# Resnet50 on webcam

## Import libraries

In [1]:
import torch
import torchvision
import cv2
import numpy as np
import time

## Download model

In [2]:
model = torchvision.models.resnet50(weights=torchvision.models.ResNet50_Weights.DEFAULT)

## Labels

In [3]:
# dict with ImageNet labels
with open('imagenet_labels.txt') as f:
    labels = eval(f.read())

## Inference

In [6]:
# Open webcam and start inference
cap = cv2.VideoCapture(0)
cap.set(cv2.CAP_PROP_FRAME_WIDTH, 640)
cap.set(cv2.CAP_PROP_FRAME_HEIGHT, 480)

while True:
    t0 = time.time()
    ret, frame = cap.read()
    if not ret:
        continue

    # Preprocess image
    img = cv2.cvtColor(frame, cv2.COLOR_BGR2RGB)
    # img = cv2.resize(img, (224, 224))
    img = np.transpose(img, (2, 0, 1))
    img = img.astype(np.float32) / 255.0
    img = torch.from_numpy(img)
    img = img.unsqueeze(0)

    # Inference
    model.eval()
    with torch.no_grad():
        start = time.time()
        outputs = model(img)
        end = time.time()
        cv2.putText(frame, f"Inference time: {((end - start)*1000):.2f} ms", (10, 30), cv2.FONT_HERSHEY_SIMPLEX, 1, (0, 0, 255), 2)

    # Postprocess
    outputs = torch.nn.functional.softmax(outputs, dim=1)
    outputs = outputs.squeeze(0)
    outputs = outputs.tolist()
    idx = outputs.index(max(outputs))
    cv2.putText(frame, f"Predicted: {idx}-{labels[idx]}", (10, 60), cv2.FONT_HERSHEY_SIMPLEX, 1, (0, 0, 255), 2)

    # FPS
    t = time.time() - t0
    cv2.putText(frame, f"FPS: {1/t:.2f}", (10, 90), cv2.FONT_HERSHEY_SIMPLEX, 1, (0, 0, 255), 2)

    # Image shape
    cv2.putText(frame, f"Image shape: {img.shape}", (10, 120), cv2.FONT_HERSHEY_SIMPLEX, 1, (0, 0, 255), 2)

    # Display
    cv2.imshow("frame", frame)
    if cv2.waitKey(1) == ord('q'):
        break


cap.release()
cv2.destroyAllWindows()

In [9]:
cap.release()
cv2.destroyAllWindows()

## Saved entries
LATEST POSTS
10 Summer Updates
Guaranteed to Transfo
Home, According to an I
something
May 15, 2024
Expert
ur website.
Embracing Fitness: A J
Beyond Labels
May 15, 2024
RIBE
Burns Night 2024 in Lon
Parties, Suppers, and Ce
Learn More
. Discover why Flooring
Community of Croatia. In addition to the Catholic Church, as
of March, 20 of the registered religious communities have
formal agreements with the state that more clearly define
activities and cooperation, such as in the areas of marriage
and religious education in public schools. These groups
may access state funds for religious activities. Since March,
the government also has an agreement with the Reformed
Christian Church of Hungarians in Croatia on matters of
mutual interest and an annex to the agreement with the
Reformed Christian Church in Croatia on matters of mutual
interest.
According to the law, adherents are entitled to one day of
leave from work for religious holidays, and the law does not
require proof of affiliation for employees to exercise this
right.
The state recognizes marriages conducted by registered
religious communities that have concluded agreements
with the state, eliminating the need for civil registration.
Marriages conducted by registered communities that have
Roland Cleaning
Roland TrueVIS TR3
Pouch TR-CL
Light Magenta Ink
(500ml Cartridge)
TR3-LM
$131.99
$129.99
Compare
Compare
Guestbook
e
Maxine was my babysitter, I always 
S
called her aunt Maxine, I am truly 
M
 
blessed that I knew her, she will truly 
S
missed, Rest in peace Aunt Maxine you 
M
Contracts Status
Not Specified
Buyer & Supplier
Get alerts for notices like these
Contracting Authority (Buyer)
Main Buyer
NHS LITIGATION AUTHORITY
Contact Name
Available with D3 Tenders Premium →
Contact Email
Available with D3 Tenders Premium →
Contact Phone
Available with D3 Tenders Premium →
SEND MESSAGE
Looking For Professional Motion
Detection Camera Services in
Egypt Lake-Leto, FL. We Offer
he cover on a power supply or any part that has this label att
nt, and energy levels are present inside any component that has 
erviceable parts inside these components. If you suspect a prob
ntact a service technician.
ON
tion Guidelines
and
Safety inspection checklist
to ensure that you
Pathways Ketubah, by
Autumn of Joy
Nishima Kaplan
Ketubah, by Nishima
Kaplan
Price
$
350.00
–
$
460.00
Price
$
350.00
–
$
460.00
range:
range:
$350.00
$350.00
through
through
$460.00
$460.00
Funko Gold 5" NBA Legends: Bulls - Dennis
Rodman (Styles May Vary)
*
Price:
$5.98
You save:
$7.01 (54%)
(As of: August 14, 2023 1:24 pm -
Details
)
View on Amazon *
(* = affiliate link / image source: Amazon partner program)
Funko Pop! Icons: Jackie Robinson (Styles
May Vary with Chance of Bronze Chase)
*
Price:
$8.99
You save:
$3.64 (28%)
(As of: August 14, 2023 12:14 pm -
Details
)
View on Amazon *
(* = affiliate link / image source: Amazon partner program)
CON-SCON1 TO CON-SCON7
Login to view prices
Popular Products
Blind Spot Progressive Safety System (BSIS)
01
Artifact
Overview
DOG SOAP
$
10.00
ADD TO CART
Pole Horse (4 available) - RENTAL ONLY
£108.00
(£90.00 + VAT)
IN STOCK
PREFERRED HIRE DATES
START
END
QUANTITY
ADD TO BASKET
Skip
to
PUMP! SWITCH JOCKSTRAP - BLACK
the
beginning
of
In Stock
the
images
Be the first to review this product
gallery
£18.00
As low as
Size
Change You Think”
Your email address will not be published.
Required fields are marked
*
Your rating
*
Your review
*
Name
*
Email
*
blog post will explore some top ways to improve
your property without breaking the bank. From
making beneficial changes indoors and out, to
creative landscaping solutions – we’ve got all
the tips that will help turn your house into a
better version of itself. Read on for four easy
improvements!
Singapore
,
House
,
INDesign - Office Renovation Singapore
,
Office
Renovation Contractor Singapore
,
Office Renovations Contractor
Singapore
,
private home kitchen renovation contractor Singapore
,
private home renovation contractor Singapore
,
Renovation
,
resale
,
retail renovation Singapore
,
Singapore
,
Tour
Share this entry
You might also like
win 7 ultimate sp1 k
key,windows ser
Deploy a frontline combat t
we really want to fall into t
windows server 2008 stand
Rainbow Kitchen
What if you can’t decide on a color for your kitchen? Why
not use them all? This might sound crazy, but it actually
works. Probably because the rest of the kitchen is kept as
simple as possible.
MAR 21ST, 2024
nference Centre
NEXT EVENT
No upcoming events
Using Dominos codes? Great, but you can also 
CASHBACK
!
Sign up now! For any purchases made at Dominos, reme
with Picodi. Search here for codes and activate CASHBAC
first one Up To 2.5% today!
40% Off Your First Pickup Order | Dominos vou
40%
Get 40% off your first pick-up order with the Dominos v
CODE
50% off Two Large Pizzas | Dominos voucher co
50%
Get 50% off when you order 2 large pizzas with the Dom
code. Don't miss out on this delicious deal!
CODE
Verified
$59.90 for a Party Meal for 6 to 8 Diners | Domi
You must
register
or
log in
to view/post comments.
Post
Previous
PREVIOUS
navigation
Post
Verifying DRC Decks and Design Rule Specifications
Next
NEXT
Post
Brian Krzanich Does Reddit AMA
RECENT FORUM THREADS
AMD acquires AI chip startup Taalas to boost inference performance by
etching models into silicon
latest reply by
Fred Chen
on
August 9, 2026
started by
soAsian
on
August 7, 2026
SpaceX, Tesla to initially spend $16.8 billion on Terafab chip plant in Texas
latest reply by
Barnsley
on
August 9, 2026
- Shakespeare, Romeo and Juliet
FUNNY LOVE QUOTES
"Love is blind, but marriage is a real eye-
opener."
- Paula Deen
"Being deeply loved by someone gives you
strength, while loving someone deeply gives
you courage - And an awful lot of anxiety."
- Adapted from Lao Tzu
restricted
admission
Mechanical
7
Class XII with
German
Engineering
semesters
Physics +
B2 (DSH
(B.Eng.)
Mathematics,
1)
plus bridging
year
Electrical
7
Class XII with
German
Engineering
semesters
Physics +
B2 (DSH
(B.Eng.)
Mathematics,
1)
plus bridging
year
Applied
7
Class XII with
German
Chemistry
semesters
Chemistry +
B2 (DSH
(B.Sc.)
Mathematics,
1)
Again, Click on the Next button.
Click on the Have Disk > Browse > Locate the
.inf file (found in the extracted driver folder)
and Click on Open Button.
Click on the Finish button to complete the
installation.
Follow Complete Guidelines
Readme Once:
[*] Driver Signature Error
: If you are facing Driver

## ASSIGNMENT
Write out the stretch of the ResNet50 webcam notebook from "end = time.time()" through "outputs = outputs.tolist()", replacing "softmax" with "log_softmax". These items have no connection to the ResNet50 webcam notebook.

## ANSWER TO THIS PROBLEM
end = time.time()
        cv2.putText(frame, f"Inference time: {((end - start)*1000):.2f} ms", (10, 30), cv2.FONT_HERSHEY_SIMPLEX, 1, (0, 0, 255), 2)

    # Postprocess
    outputs = torch.nn.functional.log_softmax(outputs, dim=1)
    outputs = outputs.squeeze(0)
    outputs = outputs.tolist()